Enregistrements:
====================

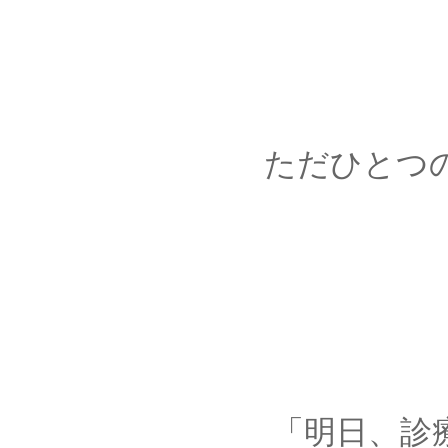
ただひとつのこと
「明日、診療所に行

====================

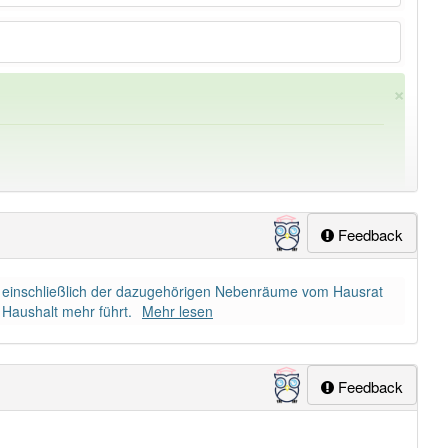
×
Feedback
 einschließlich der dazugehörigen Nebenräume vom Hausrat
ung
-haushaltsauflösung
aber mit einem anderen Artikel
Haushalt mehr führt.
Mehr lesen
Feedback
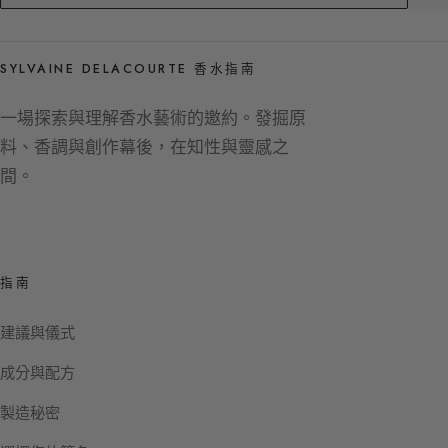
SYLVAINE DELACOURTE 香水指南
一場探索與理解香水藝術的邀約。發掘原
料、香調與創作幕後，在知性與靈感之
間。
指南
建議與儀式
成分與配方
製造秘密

====================

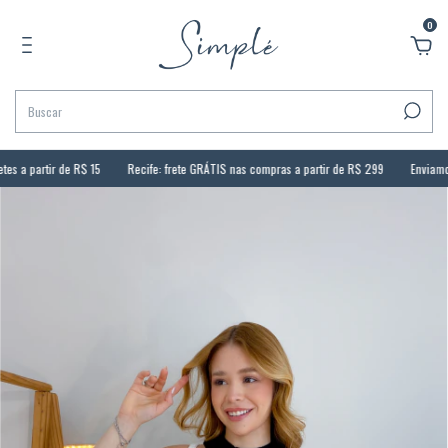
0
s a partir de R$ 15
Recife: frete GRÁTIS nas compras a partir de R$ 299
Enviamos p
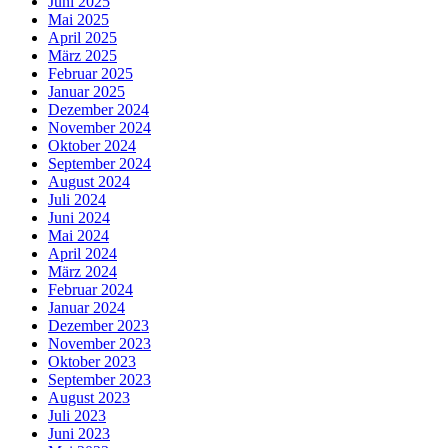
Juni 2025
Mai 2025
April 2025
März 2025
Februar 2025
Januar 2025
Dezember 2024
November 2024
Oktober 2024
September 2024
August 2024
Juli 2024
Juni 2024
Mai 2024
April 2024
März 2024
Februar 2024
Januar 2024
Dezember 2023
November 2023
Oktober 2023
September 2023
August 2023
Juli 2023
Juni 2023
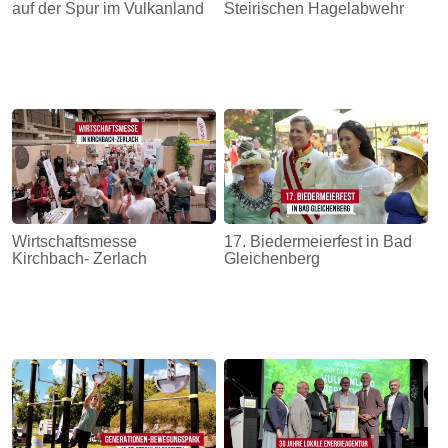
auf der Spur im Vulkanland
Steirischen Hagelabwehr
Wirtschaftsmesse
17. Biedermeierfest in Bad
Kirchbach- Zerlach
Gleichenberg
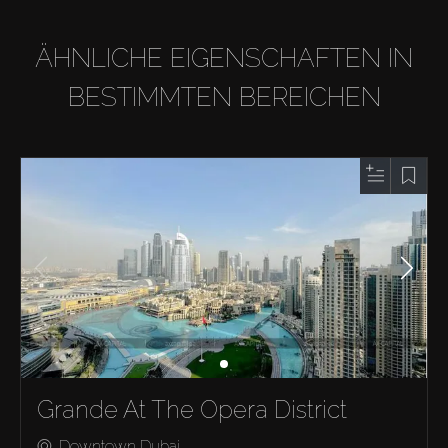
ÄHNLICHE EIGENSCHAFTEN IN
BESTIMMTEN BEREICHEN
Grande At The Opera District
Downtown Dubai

====================

Travail à réaliser: Pouvez-vous restituer à l'identique les lignes allant de celle qui contient « ÄHNLICHE EIGENSCHAFTEN IN » jusqu'à celle qui contient « Downtown Dubai », ces deux lignes comprises ?

Réponse à la tâche:
ÄHNLICHE EIGENSCHAFTEN IN
BESTIMMTEN BEREICHEN
Grande At The Opera District
Downtown Dubai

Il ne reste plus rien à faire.